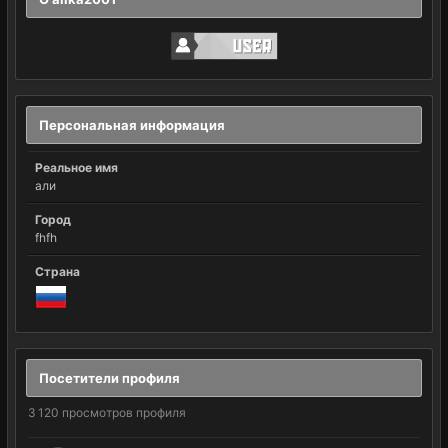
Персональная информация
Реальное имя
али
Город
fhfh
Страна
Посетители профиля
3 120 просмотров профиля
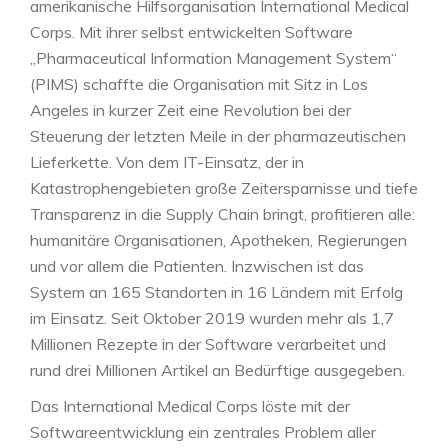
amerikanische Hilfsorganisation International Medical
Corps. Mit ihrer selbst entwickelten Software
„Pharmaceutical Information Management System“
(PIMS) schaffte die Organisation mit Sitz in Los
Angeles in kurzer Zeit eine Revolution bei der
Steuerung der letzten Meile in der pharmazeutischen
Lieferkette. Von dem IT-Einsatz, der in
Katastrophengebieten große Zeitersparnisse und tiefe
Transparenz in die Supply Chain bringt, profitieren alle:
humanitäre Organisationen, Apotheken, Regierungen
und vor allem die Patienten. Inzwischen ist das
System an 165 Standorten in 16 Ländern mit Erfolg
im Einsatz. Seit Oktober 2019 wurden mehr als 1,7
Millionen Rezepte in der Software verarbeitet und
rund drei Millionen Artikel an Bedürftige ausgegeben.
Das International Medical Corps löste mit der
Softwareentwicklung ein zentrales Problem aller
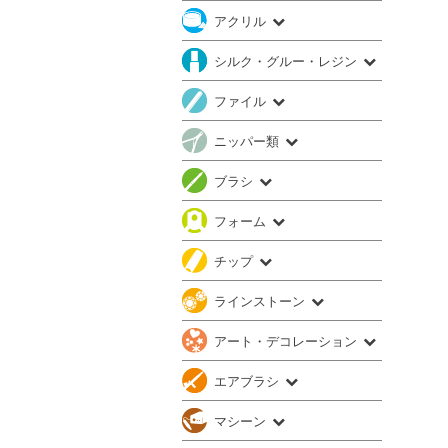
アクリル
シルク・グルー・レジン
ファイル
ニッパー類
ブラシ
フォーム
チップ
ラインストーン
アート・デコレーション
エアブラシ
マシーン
════
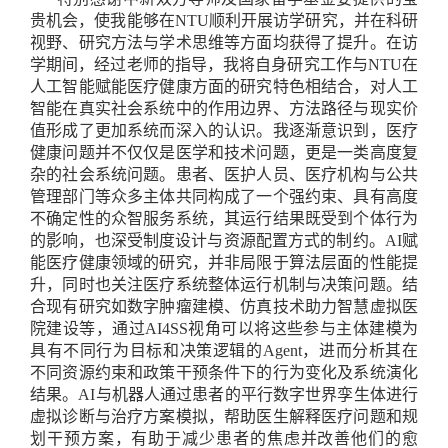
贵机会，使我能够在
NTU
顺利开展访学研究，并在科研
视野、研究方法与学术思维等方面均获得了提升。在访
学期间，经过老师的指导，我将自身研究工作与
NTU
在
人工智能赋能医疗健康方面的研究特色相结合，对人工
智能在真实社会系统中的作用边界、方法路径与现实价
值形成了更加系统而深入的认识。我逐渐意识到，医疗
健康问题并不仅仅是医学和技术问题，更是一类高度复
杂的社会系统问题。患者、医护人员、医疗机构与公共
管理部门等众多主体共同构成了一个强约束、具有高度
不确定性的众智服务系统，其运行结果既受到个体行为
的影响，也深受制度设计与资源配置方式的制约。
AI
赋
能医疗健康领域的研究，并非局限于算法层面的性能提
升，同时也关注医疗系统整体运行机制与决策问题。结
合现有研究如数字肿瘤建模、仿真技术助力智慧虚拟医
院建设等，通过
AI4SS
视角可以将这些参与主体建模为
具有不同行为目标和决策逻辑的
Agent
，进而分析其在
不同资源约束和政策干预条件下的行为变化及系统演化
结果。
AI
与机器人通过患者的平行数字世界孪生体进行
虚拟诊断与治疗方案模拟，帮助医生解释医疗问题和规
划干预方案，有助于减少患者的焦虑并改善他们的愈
════
Exercise prompt ::
Locate each line in the records that contains the string "System" and copy those lines in full.

Answer section ::
„Pharmaceutical Information Management System“
System an 165 Standorten in 16 Ländern mit Erfolg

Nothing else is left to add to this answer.